Description
The National Center for Victims of Crime (NCVC) is an American 501(c)(3) nonprofit organization dedicated to providing information, resources, and advocacy for victims of all types of crime, as well as the people who serve them. The National Center for Victims of Crime hosts the annual National Training Institute, designed to share current research and effective policies with service providers, in order to advance the quality of services available to victims of crime.
History
Martha "Sunny" von Bulow's husband was arrested and charged with attempting to murder her by insulin overdose that ended up resulting in an irreversible coma. Her husband was convicted, but the conviction was overturned on appeal. At a second trial, he was found not guilty.

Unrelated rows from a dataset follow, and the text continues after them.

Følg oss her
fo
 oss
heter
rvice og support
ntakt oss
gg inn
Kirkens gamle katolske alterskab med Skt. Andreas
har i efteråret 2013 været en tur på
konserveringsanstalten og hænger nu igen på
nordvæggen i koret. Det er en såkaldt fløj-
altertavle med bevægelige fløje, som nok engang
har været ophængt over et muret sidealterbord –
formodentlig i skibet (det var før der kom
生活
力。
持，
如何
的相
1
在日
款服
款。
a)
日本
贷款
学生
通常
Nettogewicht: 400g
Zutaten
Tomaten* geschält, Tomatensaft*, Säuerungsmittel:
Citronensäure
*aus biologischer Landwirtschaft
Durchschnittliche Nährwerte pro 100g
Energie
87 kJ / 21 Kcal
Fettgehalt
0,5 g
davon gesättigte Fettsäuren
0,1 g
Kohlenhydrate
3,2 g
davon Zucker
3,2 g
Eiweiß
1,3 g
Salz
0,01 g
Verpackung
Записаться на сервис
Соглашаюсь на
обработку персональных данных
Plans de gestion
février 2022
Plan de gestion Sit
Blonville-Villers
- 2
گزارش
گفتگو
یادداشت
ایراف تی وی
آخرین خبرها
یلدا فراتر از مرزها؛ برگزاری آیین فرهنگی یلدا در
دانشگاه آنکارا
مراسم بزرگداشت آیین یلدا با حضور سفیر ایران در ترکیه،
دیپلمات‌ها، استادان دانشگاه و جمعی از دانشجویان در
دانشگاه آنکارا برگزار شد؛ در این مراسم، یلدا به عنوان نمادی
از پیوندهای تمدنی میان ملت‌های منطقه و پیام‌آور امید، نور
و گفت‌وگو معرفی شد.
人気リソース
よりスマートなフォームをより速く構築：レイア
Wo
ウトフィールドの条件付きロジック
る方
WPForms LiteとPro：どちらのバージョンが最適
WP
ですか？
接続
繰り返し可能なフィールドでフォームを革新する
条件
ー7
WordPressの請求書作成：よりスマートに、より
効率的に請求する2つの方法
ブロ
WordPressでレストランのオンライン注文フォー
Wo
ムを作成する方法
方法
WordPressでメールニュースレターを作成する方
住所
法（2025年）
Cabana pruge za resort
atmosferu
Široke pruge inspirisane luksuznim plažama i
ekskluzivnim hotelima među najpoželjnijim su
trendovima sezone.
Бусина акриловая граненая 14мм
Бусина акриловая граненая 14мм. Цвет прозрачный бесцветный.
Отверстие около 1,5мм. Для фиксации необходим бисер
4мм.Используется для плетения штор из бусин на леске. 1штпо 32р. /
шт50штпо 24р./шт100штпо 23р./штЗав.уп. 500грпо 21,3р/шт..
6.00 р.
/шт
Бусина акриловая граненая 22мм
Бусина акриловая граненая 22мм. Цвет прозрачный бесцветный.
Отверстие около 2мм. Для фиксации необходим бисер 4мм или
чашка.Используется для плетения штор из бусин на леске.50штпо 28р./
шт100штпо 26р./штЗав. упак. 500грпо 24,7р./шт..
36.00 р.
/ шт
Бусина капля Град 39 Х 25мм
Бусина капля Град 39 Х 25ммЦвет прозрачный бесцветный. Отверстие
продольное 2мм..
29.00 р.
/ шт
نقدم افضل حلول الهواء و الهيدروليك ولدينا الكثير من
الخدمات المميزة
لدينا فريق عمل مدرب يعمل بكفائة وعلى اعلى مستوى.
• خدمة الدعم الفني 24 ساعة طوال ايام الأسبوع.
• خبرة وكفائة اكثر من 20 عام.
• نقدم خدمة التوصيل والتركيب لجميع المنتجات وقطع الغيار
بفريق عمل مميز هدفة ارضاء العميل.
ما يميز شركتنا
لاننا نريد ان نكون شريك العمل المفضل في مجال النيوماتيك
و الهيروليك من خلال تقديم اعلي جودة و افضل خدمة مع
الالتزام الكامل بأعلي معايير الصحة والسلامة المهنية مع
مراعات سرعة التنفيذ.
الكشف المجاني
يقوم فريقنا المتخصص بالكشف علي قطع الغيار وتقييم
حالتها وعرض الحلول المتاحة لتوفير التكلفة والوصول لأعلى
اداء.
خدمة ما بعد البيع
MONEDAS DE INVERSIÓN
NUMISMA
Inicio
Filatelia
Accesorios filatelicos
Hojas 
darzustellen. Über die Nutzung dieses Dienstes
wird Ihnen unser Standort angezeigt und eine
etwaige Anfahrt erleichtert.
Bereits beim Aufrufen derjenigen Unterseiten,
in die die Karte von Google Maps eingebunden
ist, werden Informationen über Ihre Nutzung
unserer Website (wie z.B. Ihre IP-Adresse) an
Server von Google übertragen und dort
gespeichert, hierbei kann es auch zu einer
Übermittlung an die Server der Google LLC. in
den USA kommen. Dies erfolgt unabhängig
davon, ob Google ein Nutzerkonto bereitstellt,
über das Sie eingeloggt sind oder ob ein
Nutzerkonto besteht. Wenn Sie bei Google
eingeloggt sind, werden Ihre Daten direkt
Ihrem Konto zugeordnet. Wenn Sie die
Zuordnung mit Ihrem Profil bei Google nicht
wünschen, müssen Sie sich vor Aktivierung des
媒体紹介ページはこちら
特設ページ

At a national meeting of Mothers Against Drunk Driving, Alexander Auersperg, her son, met E. Gene Patterson, a co-chairman of a national victims' coalition. The two of them teamed up with Auersperg's sister Annie-Laurie and Morris Gurley, Sunny von Bulow's financial adviser, to form a new nonprofit organization with Patterson as director. The organization was named the Sunny von Bulow Victim Advocacy Center, and it opened in January 1986, in Fort Worth, Texas. Fort Worth was chosen because of its location in the center of the United States. Auersperg envisioned the organization to be a national information and referral organization for victim-advocate groups. Auersperg pledged $1.5 million to fund the organization during its first three years, with his hope that the organization would become self-supporting.
The organization was renamed the National Victim Center in 1987, and it became the National Center for Victims of Crime in December 1998.